Remember the days of old. Consider the years of many generations. Ask your father, and he will show you; your elders, and they will tell you.
8 Toen de Allerhoogste aan de volken de erfenis uitdeelde, toen Hij Adams kinderen vaneen scheidde, heeft Hij de landpalen der volken gesteld naar het getal der kinderen Israels.
When haElyon [the Most High] gave to the nations their inheritance, when he separated the children of men, he set the bounds of the peoples according to the number of the children of Israel [God prevails].
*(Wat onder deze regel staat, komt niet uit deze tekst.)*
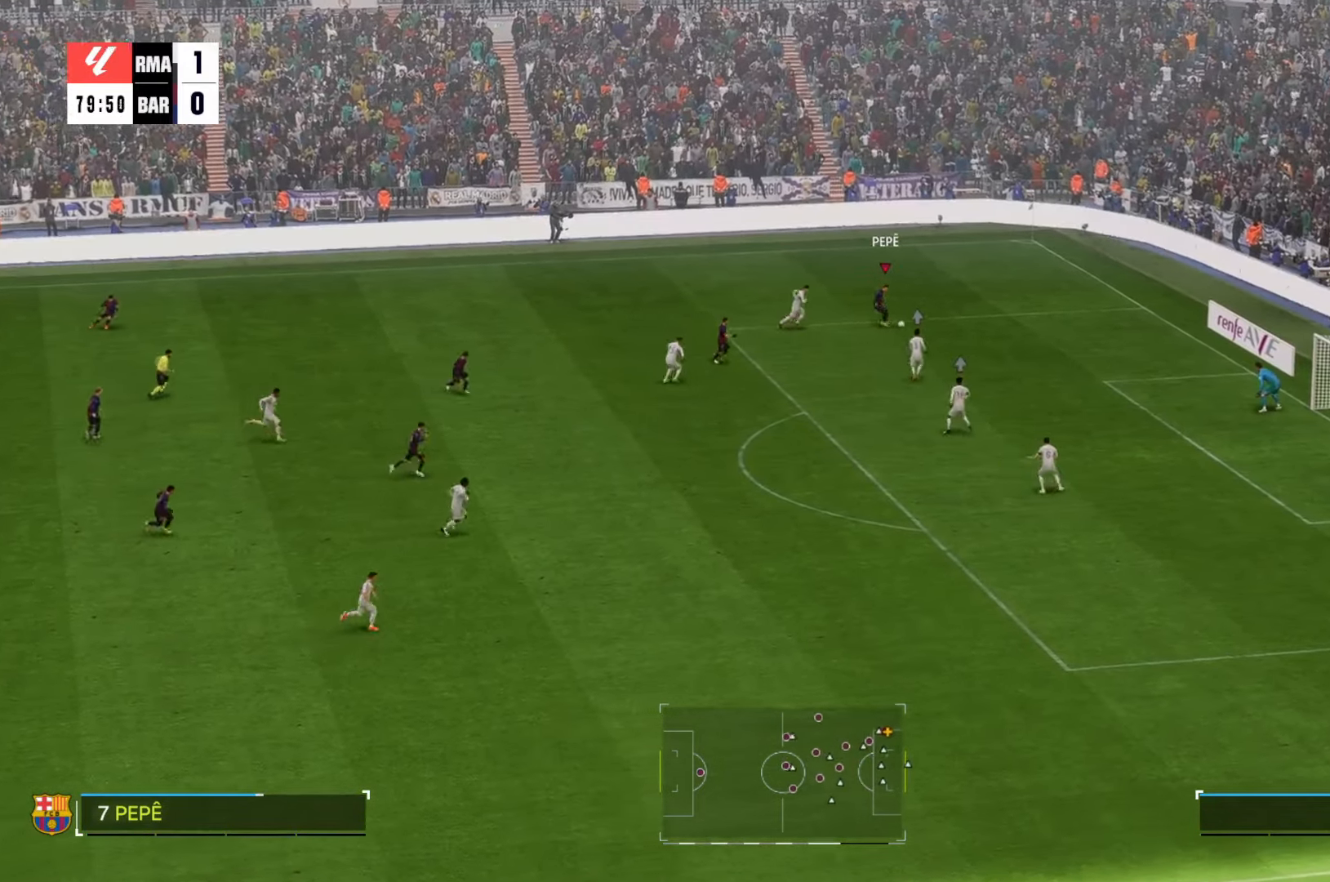
{"buttons": [], "left_stick": "down-right", "right_stick": "center", "events": []}
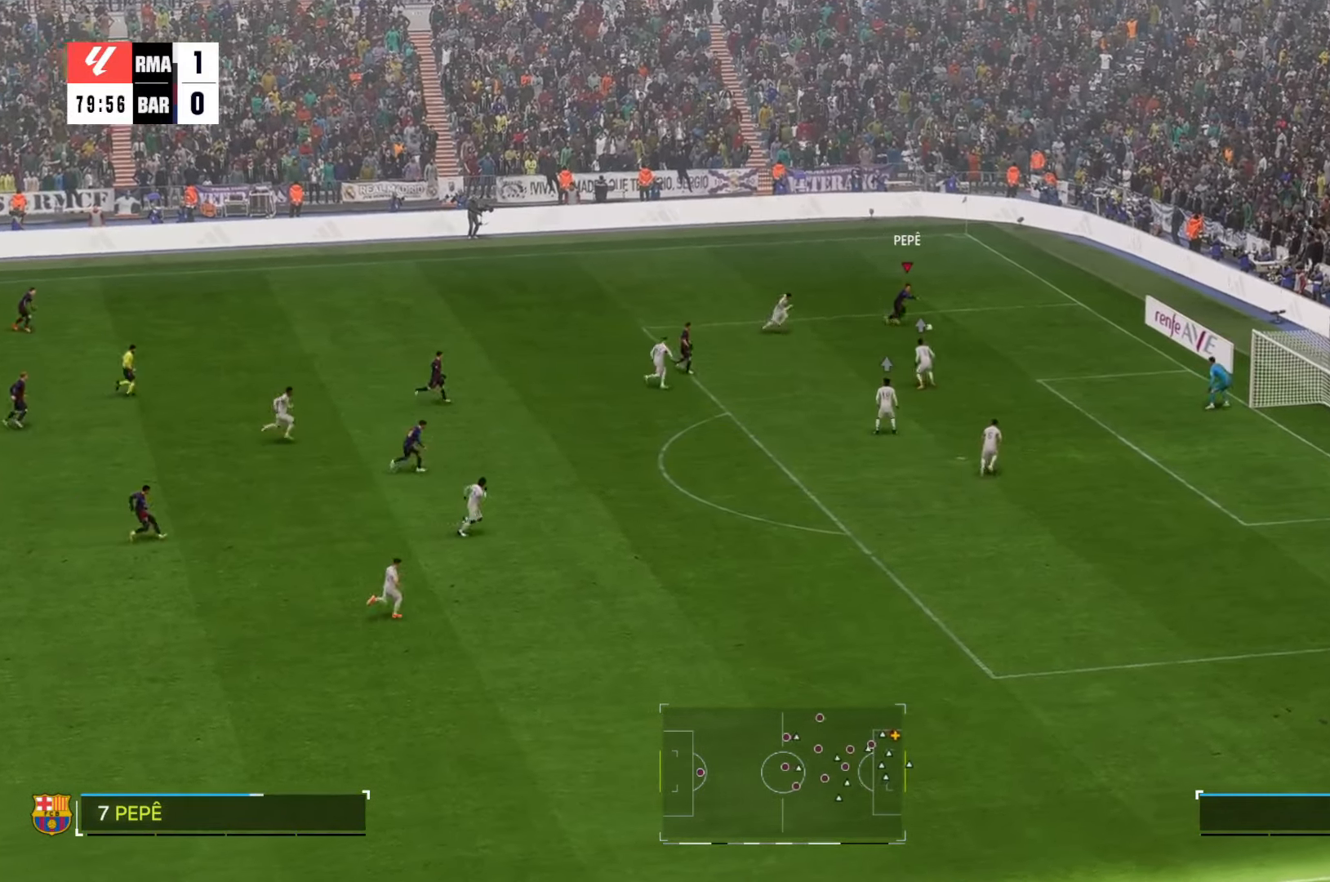
{"buttons": [], "left_stick": "down-right", "right_stick": "center", "events": []}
9 Want des HEEREN deel is Zijn volk, Jakob is het snoer Zijner erve.
For Adonai’s portion is his people. Jacob [Supplanter] is the lot of his inheritance.
10 Hij vond hem in een land der woestijn, en in een woeste huilende wildernis; Hij voerde hem rondom, Hij onderwees hem, Hij bewaarde hem als Zijn oogappel.
He found him in a desert land, in the waste howling wilderness. He surrounded him. He cared for him. He kept him as the apple of his eye.
11 Gelijk een arend zijn nest opwekt, over zijn jongen zweeft, zijn vleugelen uitbreidt, ze neemt en ze draagt op zijn vlerken;
As an eagle that stirs up her nest, that flutters over her young, he spread abroad his wings, he took them, he bore them on his feathers.
12 Zo leidde hem de HEERE alleen, en er was geen vreemd god met hem.
Adonai alone led him. There was no foreign deity with him.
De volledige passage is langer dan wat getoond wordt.